Les promesses de mariage. - Les fiançailles. - Les conditions. - La cérémonie des fiançailles. - Les noces. - Les cérémonies du mariage. - Il n'y avait point de service religieux.
La mort. - Les Juifs ensevelissaient les corps et ne les brûlaient pas. - Le cercueil - Les funérailles aujourd'hui chez les Arabes. - Le cortège funèbre au premier siècle. - Les tombeaux. - L'intérieur d'un sépulcre. - Le deuil. - Sa durée.


Jésus a souvent parlé du mariage dans ses paraboles (1) ; il. a assisté à des noces à Cana (2); il s'est comparé lui-même à un époux (3); et les renseignements que les Talmuds nous ont conservés sur la manière dont les mariages se célébraient chez les Juifs confirment, d'une manière intéressante, l'exactitude des récits évangéliques.

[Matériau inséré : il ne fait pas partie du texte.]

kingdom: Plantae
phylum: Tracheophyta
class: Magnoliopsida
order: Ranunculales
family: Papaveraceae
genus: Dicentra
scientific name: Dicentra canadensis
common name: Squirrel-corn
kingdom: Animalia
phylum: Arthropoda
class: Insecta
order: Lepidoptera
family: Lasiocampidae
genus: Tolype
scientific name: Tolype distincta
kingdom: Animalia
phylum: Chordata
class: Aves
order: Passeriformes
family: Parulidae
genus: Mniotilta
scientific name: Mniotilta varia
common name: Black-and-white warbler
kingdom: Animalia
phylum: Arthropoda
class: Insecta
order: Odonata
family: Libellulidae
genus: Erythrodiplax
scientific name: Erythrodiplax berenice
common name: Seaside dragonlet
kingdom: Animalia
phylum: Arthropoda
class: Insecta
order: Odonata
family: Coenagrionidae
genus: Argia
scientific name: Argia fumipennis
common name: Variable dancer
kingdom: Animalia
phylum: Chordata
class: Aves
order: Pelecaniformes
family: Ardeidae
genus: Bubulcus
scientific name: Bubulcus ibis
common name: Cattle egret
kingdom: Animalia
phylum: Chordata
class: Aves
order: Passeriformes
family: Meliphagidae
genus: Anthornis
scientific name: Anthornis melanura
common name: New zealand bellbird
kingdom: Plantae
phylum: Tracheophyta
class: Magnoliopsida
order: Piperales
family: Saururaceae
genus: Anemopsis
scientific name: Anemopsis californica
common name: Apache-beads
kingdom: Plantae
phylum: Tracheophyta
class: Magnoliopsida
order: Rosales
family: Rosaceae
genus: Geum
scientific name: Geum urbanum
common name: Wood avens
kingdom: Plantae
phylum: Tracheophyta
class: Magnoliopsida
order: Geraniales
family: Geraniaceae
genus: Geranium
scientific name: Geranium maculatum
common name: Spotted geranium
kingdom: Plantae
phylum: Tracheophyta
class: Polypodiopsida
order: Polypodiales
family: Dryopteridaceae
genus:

La loi de Moïse n'avait laissé aucune direction pour les coutumes à observer, mais nous trouvons çà et là dans l'Ancien Testament et dans les Talmuds des détails précis qui nous permettent de reconstituer toutes les cérémonies en usage au premier siècle. Nous savons exactement ce qui se passait avant et pendant le mariage.

On distinguait trois phases :

1° la promesse,
2°, les fiançailles,
3° le mariage.

La promesse était un simple engagement qui n'avait rien de définitif. Il pouvait y en avoir un certain nombre de rompues avant les fiançailles proprement dites. Les jeunes gens et les jeunes filles se promettaient le mariage, puis ils se fréquentaient, apprenaient à mieux se connaître et décidaient s'ils voulaient en venir aux fiançailles véritables ou non. Nous avons un joli passage de la Mischna sur ces promesses passagères qui précédaient toujours l'engagement définitif : « R. Siméon, fils de Gamaliel, disait : il n'y avait point de fête en Israël comme celle du 15 d'Ab et de Kippour. Dans ces deux jours, les jeunes filles de Jérusalem, vêtues de blanc, en robes fraîchement lavées, mais qu'elles se prêtaient mutuellement afin de ne point faire honte à celles qui n'en avaient point en propre, sortaient pour aller danser dans les vignes. Et quels discours y tenaient-elles ? Jeune homme, vois donc et tâche de bien choisir; ne t'attache point à la beauté, mais consulte plutôt la famille ; car la grâce est mensongère et la beauté vaine :
C'est la femme qui craint Dieu qui sera louée (4) ». Parfois le père disposait de sa fille mineure sans son consentement ; ce qui n'avait pas grande importance puisque l'engagement pouvait être rompu. Si la jeune fille était majeure son consentement était nécessaire (5).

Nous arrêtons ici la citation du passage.